Kontroler tipe ini juga dikenal sebagai kontroler proportional-plus-reset. Karakteristik penting pada controller jenis ini adalah konstanta waktu integral. Konstanta ini merupakan parameter yang dapat diatur dan kadang-kadang mengacu sebagai minutes per repeat. Tetapi didalam industri yang digunakan sebagai acuan adalah kebalikan dari konstanta waktu yang dikenal sebagai reset rate. Aksi kontrol integral menyebabkan output berubah selama error tidak sama dengan nol. Oleh karena sifat inilah, kontroler yang demikian dapat menghilangkan error bahkan pada kondisi error yang kecil.
       Efek dari penambahan Integral pada controller ini akan menghilangkan offset yang terjadi akibat proportional control, karena adanya integral terhadap waktu. Jadi offset akan terkoreksi dengan berjalannya waktu, artinya untuk menghasilkan respon yang tidak mempunyai offset maka memerlukan selang waktu tertentu.
       Efek lain dari penambahan integral adalah lebih lambatnya respon sistem, selain itu pada sistem ini akan terjadi osilasi pada saat bagian integral menghilangkan offset, serta timbulnya overshoot apabila ada perubahan beban.
Respon untuk jenis proportional + integral controller terhadap perubahan beban dapat dilihat pada grafik di bawah.
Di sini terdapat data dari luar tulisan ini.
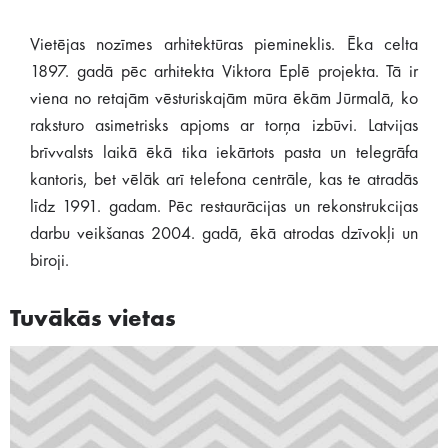
Vietējas nozīmes arhitektūras piemineklis. Ēka celta
1897. gadā pēc arhitekta Viktora Eplē projekta. Tā ir
viena no retajām vēsturiskajām mūra ēkām Jūrmalā, ko
raksturo asimetrisks apjoms ar torņa izbūvi. Latvijas
brīvvalsts laikā ēkā tika iekārtots pasta un telegrāfa
kantoris, bet vēlāk arī telefona centrāle, kas te atradās
līdz 1991. gadam. Pēc restaurācijas un rekonstrukcijas
darbu veikšanas 2004. gadā, ēkā atrodas dzīvokļi un
biroji.
Tuvākās vietas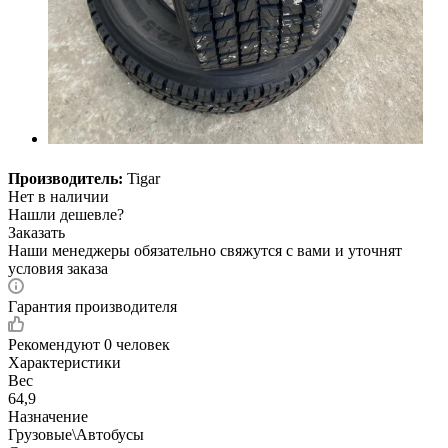
Производитель:
Tigar
Нет в наличии
Нашли дешевле?
Заказать
Наши менеджеры обязательно свяжутся с вами и уточнят
условия заказа
Гарантия производителя
Рекомендуют
0 человек
Характеристики
Вес
64,9
Назначение
Грузовые\Автобусы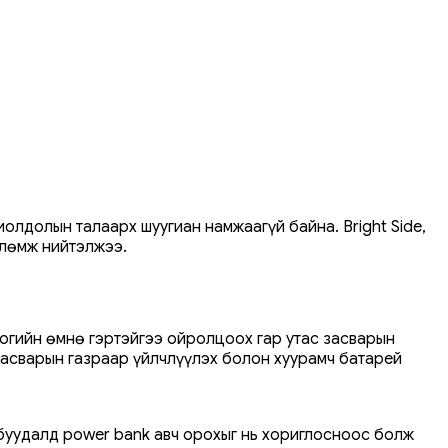
иолдолын талаарх шуугиан намжаагүй байна. Bright Side,
влөмж нийтэлжээ.
ногийн өмнө гэртэйгээ ойролцоох гар утас засварын
засварын газраар үйлчлүүлэх болон хуурамч батарей
 буудалд power bank авч орохыг нь хориглосноос болж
       Jenis PI controller ini dalam aplikasinya pada industri dapat menangani hampir setiap situasi kontrol proses. Perubahan beban yang besar dan variasi yang besar pada set point dapat dikontrol dengan baik tanpa osilasi yang berkepanjangan, tanpa offset permanen dan cepat ke keadaan seharusnya setelah gangguan terjadi.
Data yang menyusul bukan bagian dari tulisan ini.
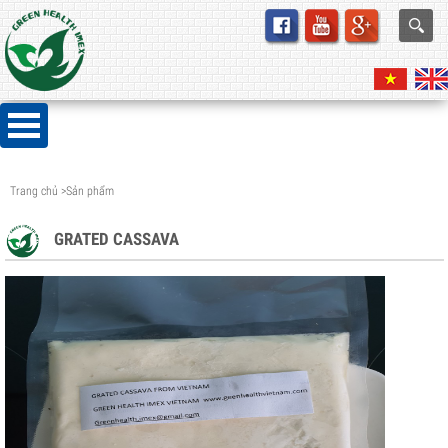
Trang chủ
>
Sản phẩm
GRATED CASSAVA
4. Proportional Integral Derivative Control (PID Control)
Dua karakteristik proses yang sangat sulit pengontrolannya, dimana control PI tidak lagi memadai, yaitu: proses dengan beban berubah dengan sangat cepat dan proses yang memiliki kelambatan yang besar antara tindakan korektif dan hasil yang muncul dari tindakan tersebut. Dalam aksi pengontrolan proportional plus integral plus derivative (PID), posisi alat
pengoreksi akhir (control valve) ditentukan oleh dua hal:
·  Besarnya sinyal kesalahan, ini adalah bagian proporsional
· Integral waktu dari sinyal kesalahan, artinya besarnya kesalahan dikalikan dengan waktu dimana kesalahan tersebut terjadi, ini adalah bagian integral.
· Laju perubahan kesalahan terhadap waktu. Perubahan kesalahan yang cepat menyebabkan suatu aksi korektif yang lebih besar dari perubahan kesalahan, ini adalah bagian derivative.
       Kontroler jenis ini dikenal juga sebagai kontroler proportional-plus-reset-plus-rate. Karakteristik tambahan dengan adanya derivative control dikenal sebagai rate time (konstanta waktu derivative). kontroler PID mengantisipasi apa yang akan terjadi pada error pada masa sesaat yang akan datang dan kemudian melakukan aksi kontrol yang sebanding dengan kecepatan perubahan error saat ini. Berdasarkan sifat ini, aksi kontrol derivatif kadang-kadang mengacu sebagai anticipatory control. Walaupun demikian, aksi kontrol derivatif memiliki beberapa kelemahan seperti berikut ini :
1.    Untuk respon dengan error konstan dan tidak nol, kontroler ini tidak memberikan aksi kontrol.
2.    Untuk respon yang bergejolak, dengan error yang hampir nol, kontroler ini dapat memperoleh nilai derivatif yang besar, yang menghasilkan aksi kontrol yang besar, meskipun seharusnya tidak perlu.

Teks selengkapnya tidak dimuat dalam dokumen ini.